The vision tower processes pixels (no text tokens). The projector bridges hidden spaces, not token spaces. The decoder is byte-identical to the underlying Mistral checkpoint — its vocab, weights, chat template, reasoning, tool calling, and identity are preserved by construction.

Install

pip install artemis-vlm

Or, from source:

git clone https://github.com/Schneewolf-Labs/Artemis.git
cd Artemis
pip install -e .

Requires transformers>=5.0.0, torch>=2.5.0, Pillow.

Quick start — load a pretrained Artemis checkpoint

import torch
from transformers import AutoTokenizer, AutoModelForCausalLM
import artemis_vlm  # registers ArtemisVLM with AutoConfig / AutoModel

REPO = "schneewolflabs/A3-preview"  # or any ArtemisVLM checkpoint

model = AutoModelForCausalLM.from_pretrained(REPO, dtype=torch.bfloat16).to("cuda").eval()

GIVEN INFORMATION:

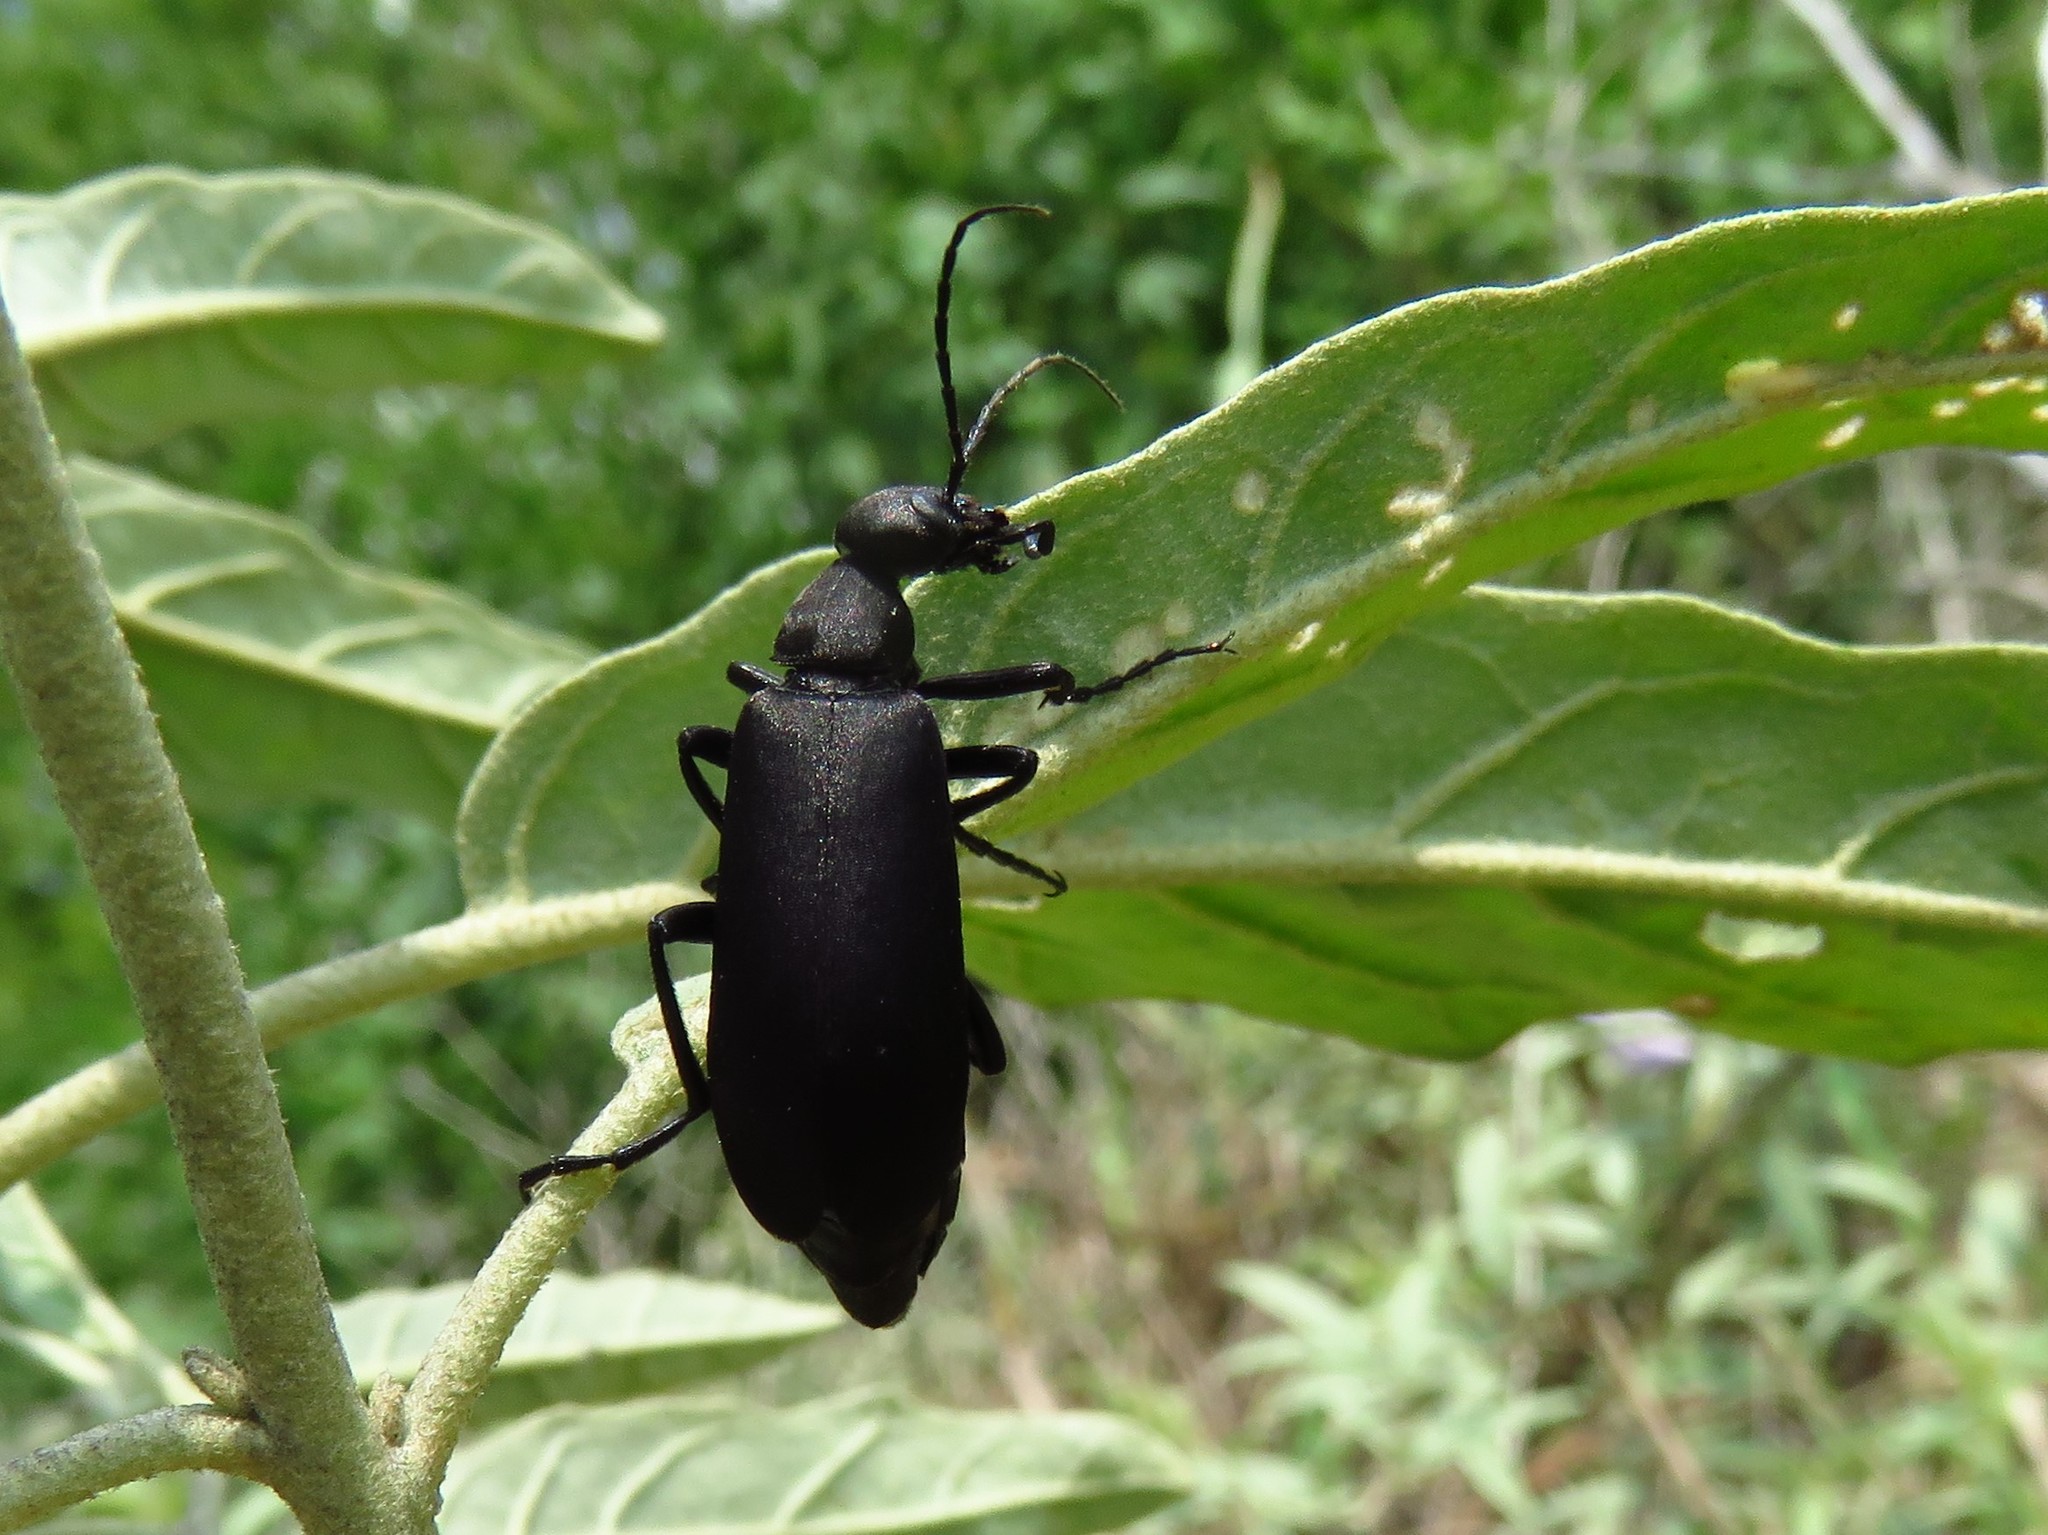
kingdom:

WHAT TO WORK ON:
Check each statement against the text on Artemis above. Answer yes or no for each, and quote the exact words of the text that settle it.
1. The projector in Artemis bridges token spaces.
2. Artemis requires Pillow.
3. The vision tower processes text tokens.

FULL SOLUTION:
1. No: "The projector bridges hidden spaces, not token spaces."
2. Yes: "Requires transformers>=5.0.0, torch>=2.5.0, Pillow."
3. No: "The vision tower processes pixels (no text tokens)."